Arevon focused on the Daly City location because electricity price volatility tends to be highest in proximity to major consumption, Johnson said. Places like that — whether metro areas or large industrial hubs — see the greatest swings from peak to off-peak hours, and having battery facilities to arbitrage between those times should push prices down in the long run. But building within a city comes with obvious trade-offs.

“Siting any infrastructure, whether you’re putting in a Walmart or upgrading an intersection or doing anything in a high-density area, is tough … especially so for power plants or facilities like this,” he noted.

Tough but not impossible, as Arevon proved in San Diego’s Barrio Logan community with its Peregrine project (another entry in a portfolio of projects sporting avian nomenclature), which came online last year.
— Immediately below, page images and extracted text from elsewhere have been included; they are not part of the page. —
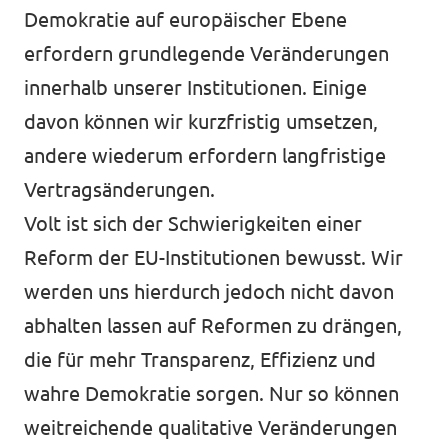
Demokratie auf europäischer Ebene
erfordern grundlegende Veränderungen
innerhalb unserer Institutionen. Einige
Transparenz
davon können wir kurzfristig umsetzen,
Datenschutz
andere wiederum erfordern langfristige
Impressum
Vertragsänderungen.
Kontakt
Volt ist sich der Schwierigkeiten einer
Reform der EU-Institutionen bewusst. Wir
werden uns hierdurch jedoch nicht davon
abhalten lassen auf Reformen zu drängen,
die für mehr Transparenz, Effizienz und
wahre Demokratie sorgen. Nur so können
weitreichende qualitative Veränderungen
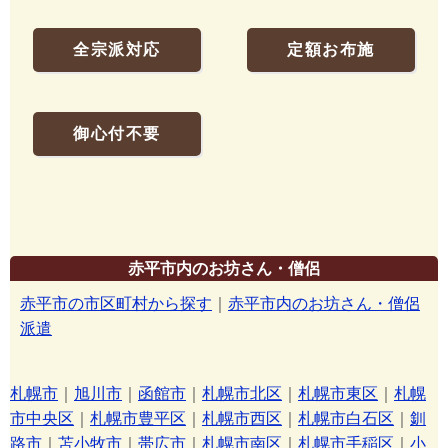
全宗派対応
定額お布施
御心付不要
赤平市内のお坊さん・僧侶
赤平市の市区町村から探す
｜
赤平市内のお坊さん・僧侶
派遣
札幌市
｜
旭川市
｜
函館市
｜
札幌市北区
｜
札幌市東区
｜
札幌
市中央区
｜
札幌市豊平区
｜
札幌市西区
｜
札幌市白石区
｜
釧
路市
｜
苫小牧市
｜
帯広市
｜
札幌市南区
｜
札幌市手稲区
｜
小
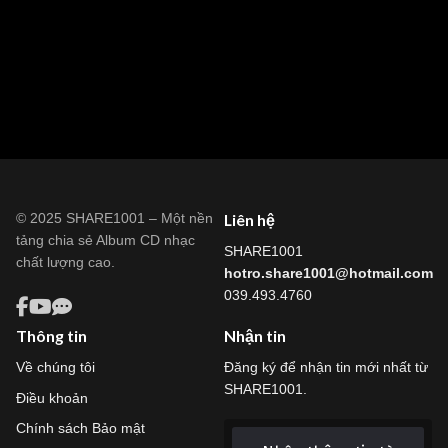
© 2025 SHARE1001 – Một nền
Liên hệ
tảng chia sẻ Album CD nhạc
SHARE1001
chất lượng cao.
hotro.share1001@hotmail.com
039.493.4760
Thông tin
Nhận tin
Về chúng tôi
Đăng ký để nhận tin mới nhất từ
SHARE1001.
Điều khoản
Chính sách Bảo mật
There, the company squeezed 200 megawatts of batteries between a naval shipyard and a light-rail track, in the shadow of the Coronado Bridge. In Daly City, Arevon will need to carve through roughly a mile of streets to run high-voltage cable underground to the nearest substation.

Such projects ​“reduce your lifespan a little bit” from the stress, Johnson said, but once built, the intrinsic difficulty becomes a sort of strategic moat. If a competitor wanted to open up next door to Cow Palace, well, they probably couldn’t find a viable space.

“Those are assets I’m really proud to own, and I think they’ll become just more and more valuable over time, because they’re hard to replace,” Johnson said.

To achieve that longevity, the batteries need to survive, and that premise is not to be taken for granted, given their location 90 miles north of Moss Landing, where the largest battery fire combusted a little over a year ago. Safety concerns are understandably higher in dense urban areas, so assuring the community that a Moss Landing–style disaster won’t happen here was integral to securing permits.

Arevon’s choice of battery, Tesla’s Megapack 2 XL, addressed the safety question. The containerized storage product is filled with the lithium-ferrous phosphate cells, a battery chemistry known to be significantly less fire-prone than earlier lithium-ion varieties. The older Moss Landing facility packed a huge amount of batteries into a single legacy structure, where they became fuel for an immense conflagration. The Megapack containers, in contrast, will be spread out across the site in a design that will prevent a fire from spreading beyond a single metal box. If one unit ever did catch fire, it would damage only a fraction of 1 percent of the plant’s capacity.

Workers are grading the site and installing ​“geo piers,” columns of aggregate that extend about 30 feet underground to stabilize the site during earthquakes. This is not an idle threat — the Bay Area just experienced a 4.6 magnitude tremor in the wee hours of Thursday morning. After that work is complete, the 280 Megapacks will take their places so that Cormorant can make its debut.